Today (Saturday) we had the go-live of a medium sized project that had been going on since September. The project has been run as an Agile project using the SAFe methodology.
The whole process took about 5 hours from start to finish, my job (as a developer on the project) was to do the cutover for the integration piece. The integration side had been deployed to production weeks ago, and just been laying dormant waiting for the config change to switch on, which I did today, but I also had to manage traffic to the end point systems which also had deployments. Then there was the verification and so forth.
Plan executed flawlessly, and we even went home an hour earlier than planned.
So, a few hours later, after I had time alone to think, I did a personal retrospective. You would think that since the plan executed perfectly (well almost) that there wouldn’t be much to do for a retro. Even a personal one. This got me thinking about Lean, and where I learned that if you don’t see a problem, your not looking hard enough. So, how do you look for problems when there weren’t any?

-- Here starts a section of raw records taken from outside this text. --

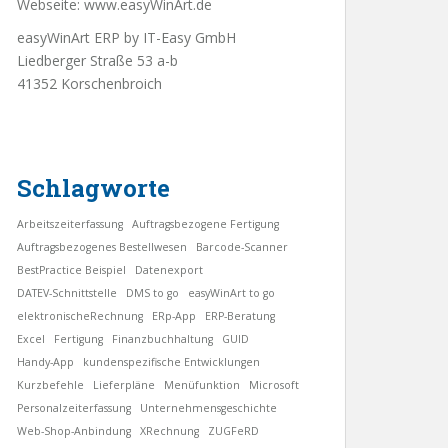
Webseite:
www.easyWinArt.de
easyWinArt ERP by IT-Easy GmbH
Liedberger Straße 53 a-b
41352 Korschenbroich
Schlagworte
Arbeitszeiterfassung
Auftragsbezogene Fertigung
Auftragsbezogenes Bestellwesen
Barcode-Scanner
BestPractice Beispiel
Datenexport
DATEV-Schnittstelle
DMS to go
easyWinArt to go
elektronischeRechnung
ERp-App
ERP-Beratung
Excel
Fertigung
Finanzbuchhaltung
GUID
Handy-App
kundenspezifische Entwicklungen
Kurzbefehle
Lieferpläne
Menüfunktion
Microsoft
Personalzeiterfassung
Unternehmensgeschichte
Web-Shop-Anbindung
XRechnung
ZUGFeRD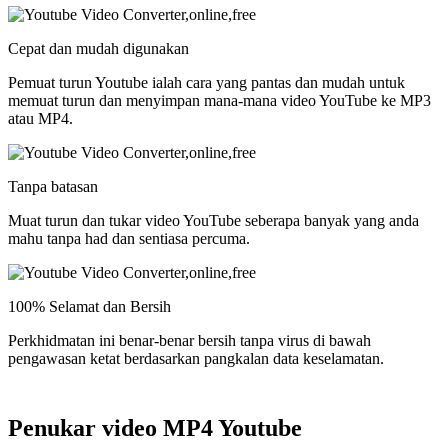
Cepat dan mudah digunakan
Pemuat turun Youtube ialah cara yang pantas dan mudah untuk
memuat turun dan menyimpan mana-mana video YouTube ke MP3
atau MP4.
Tanpa batasan
Muat turun dan tukar video YouTube seberapa banyak yang anda
mahu tanpa had dan sentiasa percuma.
100% Selamat dan Bersih
Perkhidmatan ini benar-benar bersih tanpa virus di bawah
pengawasan ketat berdasarkan pangkalan data keselamatan.
Penukar video MP4 Youtube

I turned things around – instead of looking for problems, look at ways that I could have got my Saturday back! How can I eliminate the need for myself.

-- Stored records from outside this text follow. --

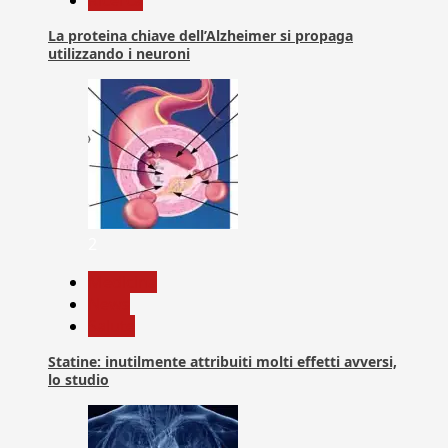
La proteina chiave dell’Alzheimer si propaga
utilizzando i neuroni
2
Medicina
News
Salute
Statine: inutilmente attribuiti molti effetti avversi,
lo studio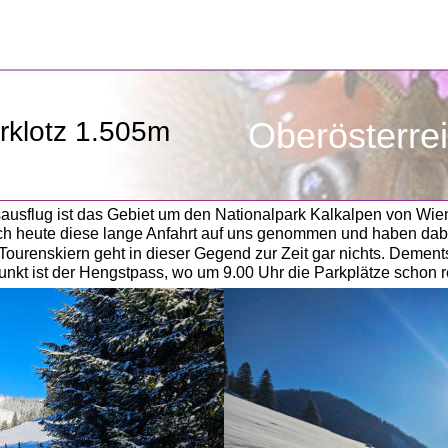
Oberösterre
klotz 1.505m 
ausflug ist das Gebiet um den Nationalpark Kalkalpen von Wien 
h heute diese lange Anfahrt auf uns genommen und haben dabei
urenskiern geht in dieser Gegend zur Zeit gar nichts. Dements
kt ist der Hengstpass, wo um 9.00 Uhr die Parkplätze schon rec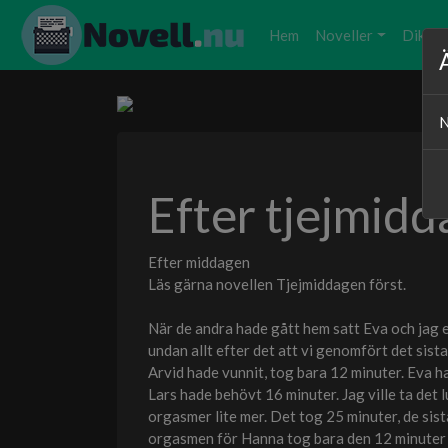
Hem
Noveller
Dikter
N
Efter tjejmid
Efter middagen
Läs gärna novellen Tjejmiddagen först.
När de andra hade gått hem satt Eva och jag 
undan allt efter det att vi genomfört det sist
Arvid hade vunnit, tog bara 12 minuter. Eva h
Lars hade behövt 16 minuter. Jag ville ta det 
orgasmer lite mer. Det tog 25 minuter, de sis
orgasmen för Hanna tog bara den 12 minuter o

So what did I do? I started looking at the tasks that I had throughout the day. If I had the time before the go-live, what would need to happen so that I would not need to do those tasks? Could I give control to the end point systems to pause traffic? How would I go about doing that? First problem! What does it accomplish if it was done? It would mean that I would have been able to come in later in the morning instead of first thing as I would not be needed. Does that move me closer to accomplishing the goal of giving my Saturday back? Well, no as I’ve done the task – but if it had been there – then yes! also, would it have made our cutover process better overall? Yes! therefore it is something we should look at implementing.

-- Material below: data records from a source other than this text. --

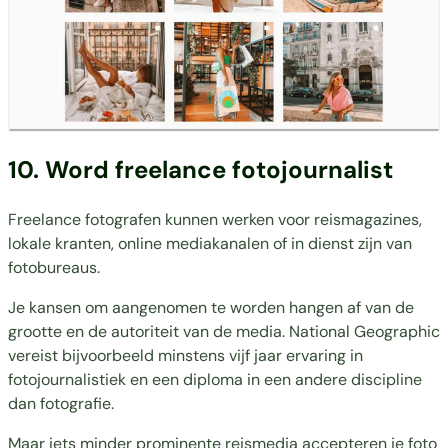
10. Word freelance fotojournalist
Freelance fotografen kunnen werken voor reismagazines,
lokale kranten, online mediakanalen of in dienst zijn van
fotobureaus.
Je kansen om aangenomen te worden hangen af van de
grootte en de autoriteit van de media. National Geographic
vereist bijvoorbeeld minstens vijf jaar ervaring in
fotojournalistiek en een diploma in een andere discipline
dan fotografie.
Maar iets minder prominente reismedia accepteren je foto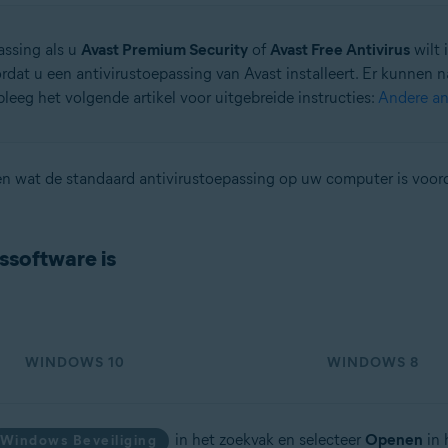
ssing als u
Avast Premium Security
of
Avast Free Antivirus
wilt 
dat u een antivirustoepassing van Avast installeert. Er kunnen 
eeg het volgende artikel voor uitgebreide instructies:
Andere an
tion
leren wat de standaard antivirustoepassing op uw computer is voo
ion – 32-/64-bits
ssoftware is
ssional / Enterprise / Ultimate – Service Pack 2, 32-/64-bits
WINDOWS 10
WINDOWS 8
in het zoekvak en selecteer
Openen
in 
Windows Beveiliging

Onto the next task. I went through this process again and again.
Then I noticed something – I had the wrong goal! The goal should not be “get my Saturday back”, the goal should be “get everyones Saturday back”
In my opinion, this is close to system thinking. Localised optimisation (in this case – me gaining my Saturday back by offloading some tasks to the end point systems implementers) helps me, but it doesn’t help my fellow team mates. We have to look at optimising things so everyone benefits for the whole system, In this case the go-live, benefits.
So the next time a plan executes flawlessly – or near to, during the Retro or even if you don’t do Agile or Retros, do a personal one. Turn things around. Look at ways to maybe reduce the time to implement by half, or eliminate the need to manual intervention (ie, so your not there). Look at what needs to be done to accomplish that. You won’t be able to execute everything, but pick just one thing. If it moves you closer to an honourable goal – then look at implementing it no matter how little it helps. Every bit counts.
Remember though, if you find something and it just sits in the backlog with no one touching it, implementing it – then it does absolutely nothing.